What's in the January 2015 issue of The Woodworker
Years ago, when I was on the antiques, I was helping a dealer to load a large break-front bookcase into a Luton van when he happened to remark – between breathless gasps – that if he ever had his time again, he’d be a dealer in watches and jewellery. ‘Yeah,’ he said, ‘just put the stuff in your pocket. The most you’d have to carry around would be a briefcase.’ True, but then the grass is always greener… and there are bound to be drawbacks to that particular trade, drawbacks like armed robberies and gold fever, so maybe the odd bit of backache isn’t such a hardship after all.
Straight and narrow
I generally carry my furniture around in pieces, sometimes 8 x 4ft board-sized ones.
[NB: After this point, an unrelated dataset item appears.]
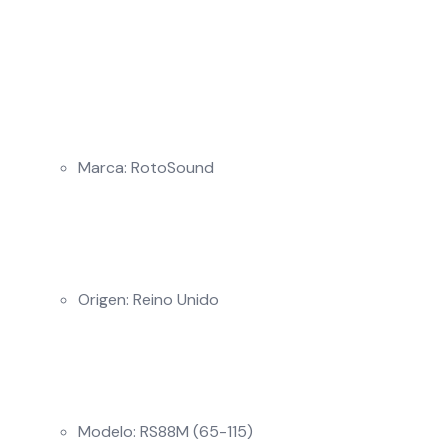
Marca: RotoSound
Origen: Reino Unido
Modelo: RS88M (65-115)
I’ve just finished a very tall cupboard in a place over my way. Housing a variety of
electricity distribution boards, telephone terminals, cable TV boxes, routers and all sorts, it reaches up to the ceiling and is essentially a tall narrow cupboard on top of a shorter one. I’m very pleased with it. Its softwood panelled doors and mouldings all blend in nicely, and it’s brought instant order and tidiness to the hall.
Raindrops keep falling
The job itself was not without incident, and I discovered yet another way to slip up. My time on site seemed to coincide with the height of the recent Sussex monsoon season, and working outside was nearly always out of the question. As I didn’t want to fill the freshly decorated house with sawdust, I left the chopsaw behind in the workshop. The fact that it weighs about 25kg may have had something to do with my decision, but the bottom line was I would cut all my moulding mitres by hand, just like the old days.
The wrong angle
Now this is hardly a revolutionary step, but anyone who has cut dadoes and cornices on a 22.5° mitre knows the pitfalls. Things were going very well, and I was just offering up the last piece of dado when I realised I’d set it all upside down, and there was no way it would match the existing ones. With a resigned sigh I pulled it all off and started again. So it is with carpentry sometimes. You do what you think is some great work, only to have it all go pear-shaped and then you’re back to square one. The joke – and I’m sure it’s not just me – is there always seems to be a new version of an old mistake just round the corner, waiting to trip you up and start you thinking of an easier way of making a living. The thing is, would you be any happier without woodwork? I think not.